お題小説-1時間- |
気怠さの漂う夏の昼下がり。少年は窓の外を見ていた。
窓の外を見る行為など普通のことだが、この少年に関しては授業中に余所見をしている不真面目な生徒として捉えられる材料の一つであった。
「――聞いているのか?」
ふと、教室中が静まり返った。
元より静かだった教室から、教師のお経のような講義の声がぱたりと止んだとでも言えばいいのだろうか。
全員の目がその少年に集中していた。
「ユウ=シラキ!私の講義が聞けないというのなら出て行きたまえ!」
「す、すみませんオルド教官!」
突然の怒声に驚き、我に返ったのだろう。
椅子を激しく飛ばしながら立ち上がるその少年に、周りの生徒は皆笑っていた。
「まったく…しっかりしたまえ。えー…従って、地の精霊には――」
恥ずかしがりながら座る少年。オルド教官と呼ばれた教壇上の老人は、またお経のように講義を再開した。
――国立魔術専門学校。この学校はそう呼ばれている。
幼い頃より魔術の素質を持つ者のみがこの学校に入り、一般教養の他に魔術の事を学んでから卒業していく。
早い者で4年、長い者で10年以上住み続けている『留年生』も居るという噂もある。
先程教官に怒鳴られていた少年――ユウ=シラキは、至って普通の少年であった。
魔術の素質はある筈なのだが成績は中の下ランク。取り柄と言えば友人の輪が広いことだけであった。
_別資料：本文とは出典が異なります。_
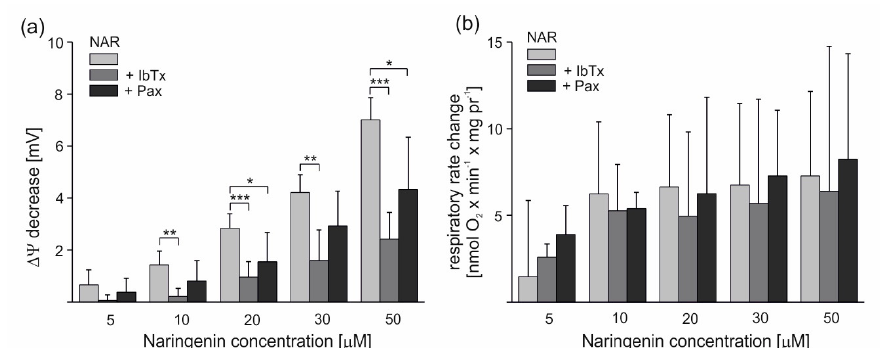
Figure 3. Naringenin-induced changes in the ∆ Ψ and respiratory rate of isolated endothelial mitochondria under nonphosphorylating conditions. The effect of different naringenin concentrations on ∆ Ψ ( a ) and respiratory rate change ( b ) in the absence or presence of mitoBK Ca channel inhibitors (2 µM iberiotoxin (+IbTx) or 0.3 mM paxilline (+Pax)). The data represent at least five different mitochondrial preparations and are expressed as the means ± SD. *** p < 0.001, ** p < 0.01, * p < 0.05.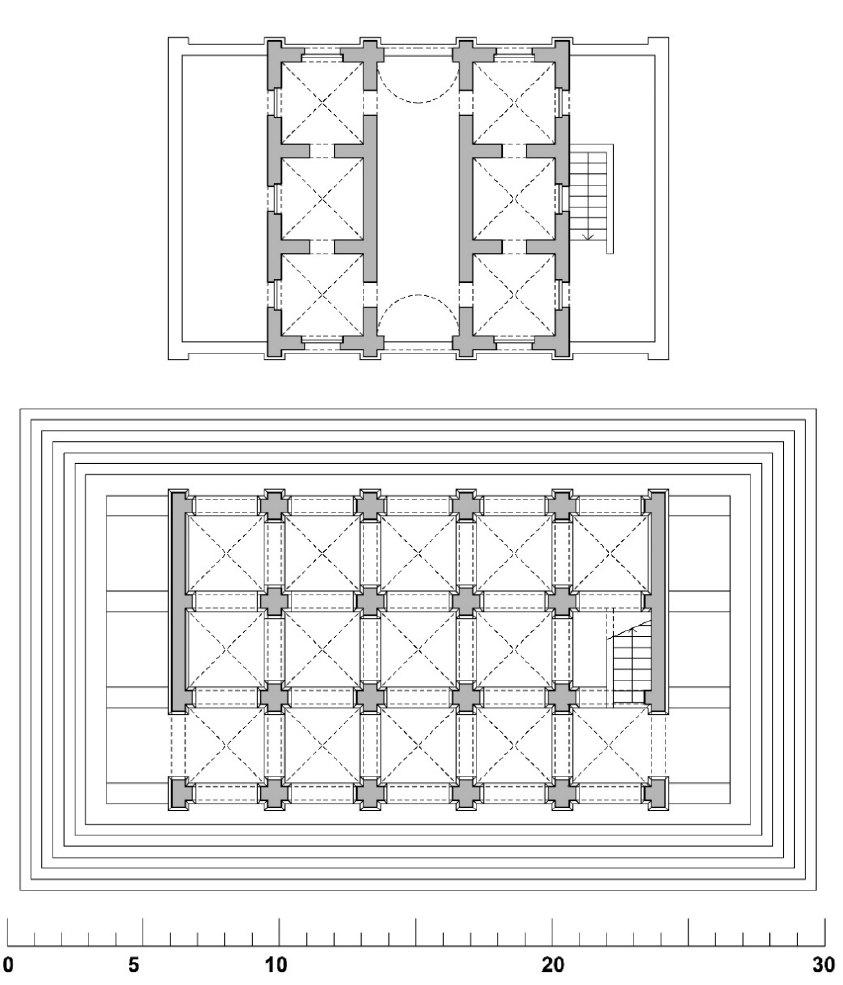
Figure 13. Perspective restitution in the plan of the ground floor and first floor from Pinturicchio (and Raffaello?)’s The Coronation of Enea Silvio Piccolomini, Piccolomini Library, Siena.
「ちょっと空見てただけで、あんなに怒らなくていいじゃないか…!」
「短気な爺さんだからしょうがないしょうがない!ユウもそんなに怒るなってば」
そんな彼は現在、放課後の自由な時間を使って屋上まで来ていた。
隣には、笑顔を振りまく元気なポニーテールの女の子が居た。
「あのジジィ、いつか絶対僕の魔法でぎゃふんと言わせてやる。その時はミナミも手伝ってよ?」
「なんで私が手伝わなくちゃいけないのさ。私はそういうのはんたぁーい!」
「いつもは悪ノリするくせして、こういう時だけ…」
ミナミと呼ばれた少女は、ユウをからかうように悪戯な笑顔を見せる。
くるくるとその場で回りながら、ステップを踏んで彼女自身の『遊び』を楽しんでいた。
しかしほんの数歩歩いた時だろうか。彼女は足踏みを止め、ユウの方へ振り返る。
流石に何かの変化には気づいたようで、ユウがどうしたのと声をかけた。
「いや、思い出したんだけどさ。私達今2年じゃない?だから部活、そろそろ決めなきゃなぁ…って」
「そう言えばそうだね。まだ全然決めてないや…」
急に真剣に悩み始める二人。
この学校には部活制度があり、二年生になった彼らを悩ませるには十分すぎるものだった。
というのもこの国立魔術専門学校。入学してから二年目になれば、強制的に何かの部に所属しなければいけないことになっている。
だがこの学校の部活と言えば、オカルトや宗教じみたものや実験などの地味なもの、小さな集団単位の囲碁将棋部やゲーム部的なもの、スポーツを本気になってやるものなど極端なものばかりであった。
彼ら二人は、そもそもそれらの部活には興味が無かった。珍しいと言えばいいのかそれが普通と言えばいいのか、ピンとくるもの以外には妥協して入るということが嫌だったようだ。
二人が悩み始めて数分の沈黙が続いた時、その沈黙を破るちょい悪おやじのような風貌の者が一人。
乱暴にも屋上の扉を足だけで開けて入ってきた。
「ンだお前ら。まーだどの部活にも入ってなかったのか」
「あ、スモーカー」
「吸う場所無いから、また屋上に逃げてきたんでしょー!」
通称、スモーカー。これでも教官の一人であり、常にタバコを咥えているニコチン中毒者。
彼は二人が所属するチームの教官でもあるが、普通とは違い生徒との距離が近しい変わった教官だった。
「黙れワタオキ。ヘタレシラキの恋人ごっこでも付き合ってんのか?」
「いえ。ユウは幼馴染です」
挨拶代わりに言った言葉がミナミに即答され、つまらなそうにする教官一名と何か言いたげな男子一名。
チームの生徒からすればお父さんとも言えるのだろうか。
この教官、スモーカーは逆にそれを大切にしているようにも見えた。
「しかしお前ら。面白い部活が見つかってねぇなら仕方がない」
落下防止用の柵まで歩き、屋上の床にタバコを捨てて足で踏み消す。
スモーカー教官は一呼吸置いたあと、二人に振り返りニヤリと笑った。
「俺が部活を立ててやるから、そこに入れ」
その時、暑さを吹き飛ばす程に涼しい風が三人の間を駆け抜けた。
しかしそんな風も約二名には通用せず、時が止まったかのように呆然と立ち尽くしていた。
スモーカー教官だけは、一人笑っていた。
気怠さも消えていく夏の夕暮れ前。少年少女の中に新しい風が吹きこんだ。
…気がする。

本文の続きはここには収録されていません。